For no real reason or lick of sense i can make, i am posting now the TRUE legend of Hairy John, because wtf not?
I am originally from the great state of Pennsylvania, and this guy, Pennsylvania Jack has a website where he recounts various tales and anecdotes Pennsylvania has collected as part of its past. Old stories and legends. I cannot recommend his site highly enough, and i want to make completely clear that the following tale is word for word how Pennsylvania Jack tells it on his site.
It’s not some supernatural, ghost tale, i don’t want to give you all the wrong impression, just a slice of someone’s history.
The Legend of Hairy Jack:
Up in the Eastern end of Centre County where it borders with Union County there is a gap in the mountains known as the Woodward Narrows. Even today this area has little human habitation, and in fact much of it has come to be included in Pennsylvania’s vast state forest lands. The only time this area appears populated these days is in deer hunting season. But there was a time when the area had at least one resident.
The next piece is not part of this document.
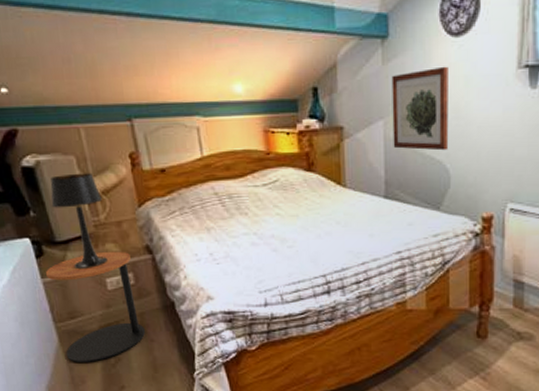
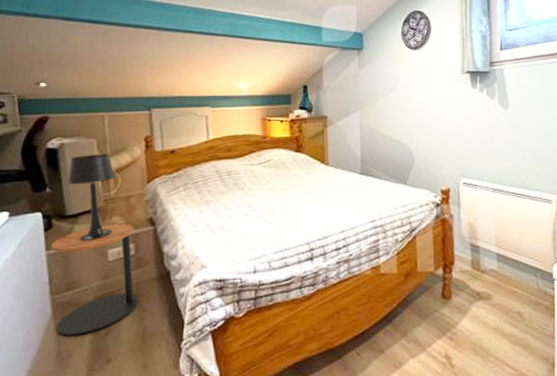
wall art: present [391,66,449,151] -> none [366,71,412,136]

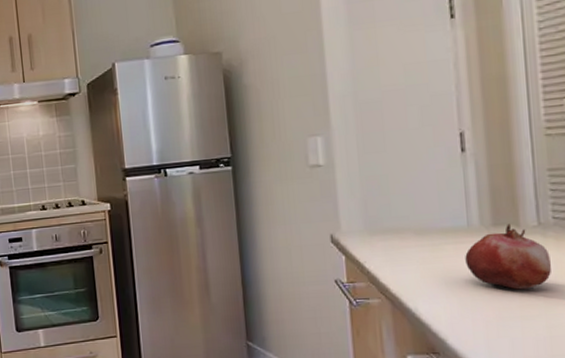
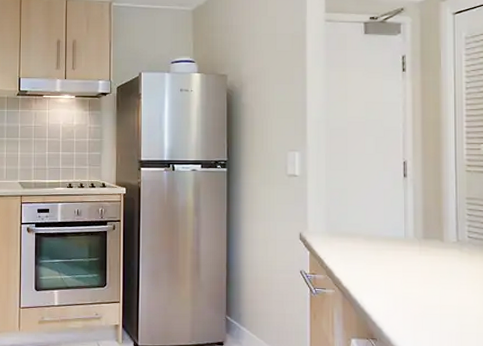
fruit: present [465,223,551,290] -> none [401,238,464,293]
JOHN VONEIDA, born in the early 1800s, lived in a small cabin in the narrows. He lived alone and was regarded by the folks in the valley towns as a hermit. But he was apparently a friendly hermit, and provided food and even lodging to travellers along the mountain road. He did have a brother Henry who lived at the foot of Roundtop Mountain, which towers over the town of Woodward, and John often visited Henry when he came into town to buy his few necessities. Living the lonely life he did, John sported long unkempt hair and beard, and he was a frightening sight to the children of the village. They ran when they saw him, shouting “Here comes Hairy John.” The name of course followed him for all of his remaining days.
But John was also frightening to the youngsters, and perhaps to the adults as well, because of his cloudy past. It was rumored that he was once married but couldn’t abide his wife and so had abandoned her in the mountains. Another version of the rumor is that he had actually killed his wife, and that she had been found hanging in the cellar on a meat hook. John denied any such stories.
There was perhaps truth to the rumors, but we probably will never know for sure. Old timers back then said that John had once lived in the Nittany Valley, and had married Susanna Hoy, the daughter of a storekeeper. The tales say that Susanna was “feeble minded” – in the unkind terminology of the day. Supposedly in her mental instability she took her own life by hanging herself in a closet of their home. Many however blamed John for her death, spreading the story that he had hung her himself. Others spread the story, and once a rumor like this gets out of the jar, it will never ever go back in again. John was actually put on trial for the murder, but the jury was unable to find him guilty and so he was freed. But his neighbors still looked at him accusingly, and their children, hearing their parents talk of John’s supposed deed, taunted him cruelly. John could take it no more and he decided to move away until he could be vindicated of the crime. So he moved away to the lonely mountain pass, preferring to live a solitary life. He also vowed never to shave or cut his hair until he was proven innocent. His hair and beard grew long, and John Voneida became “Hairy John”, as vindication never came.
Eventually, sometime after the Civil War, John is reported to have married again, a woman named Twila Montray, about whom we know almost as little as we do of John. They were happy for awhile so the tale goes, but just as tragic events led John Voneida to take up a lonely life in the Woodward Narrows, so would more tragedy and violence end that peaceful existence.
Whether he was set upon by robbers or just local ruffians who enjoyed picking on folks whose lifestyles are different than theirs will never be known, but we do know that old Hairy John Voneida, the harmless little hermit of the mountain pass, was beaten nearly to death. He fled the area, a seemingly natural reaction, and went on to Madisonburg to try and recuperate. He died and is supposedly buried there. His final resting spot is another detail of his life that remains unclear.
As for Twila Montray, some say she too was beaten to death by the same cowards that attacked Hairy John. Her fate after this time has not been recorded in fact, but it does appear in local legend. There were reported sightings of ghostly spectres in the Narrows years ago. The ghost, many folks said, was the spirit of Twila Montray, looking for the men who had beaten her and her hermit husband.
Folktales also report that John Voneida had often expressed the wish to become a Beech tree after he died, and that this is what happened. Such a tree stands in the area now the park the tales tell us, and this is the reason the spirit of Twila Montray remains in the area, to be near her man John.
Today, as you drive along PA Route 45, you will see a big sign for the Hairy John State Forest Picnic Area. Not a bad way to keep alive the memory of the old man of this forest. It had already been a public recreation area for a long time, when, in 1925, the State Forest Commission changed its name to “Voneida State Forest Park”, apparently feeling this new name was less vulgar. Governor Gifford Pinchot, a man not unappreciative of Pennsylvania history, made them change it back. Perhaps you will want to stop and rest a while. But particularly in the early evening hours, keep a sharp eye out for the spirit of Twila Montray, as she in turn keeps a watchful eye over Hairy John.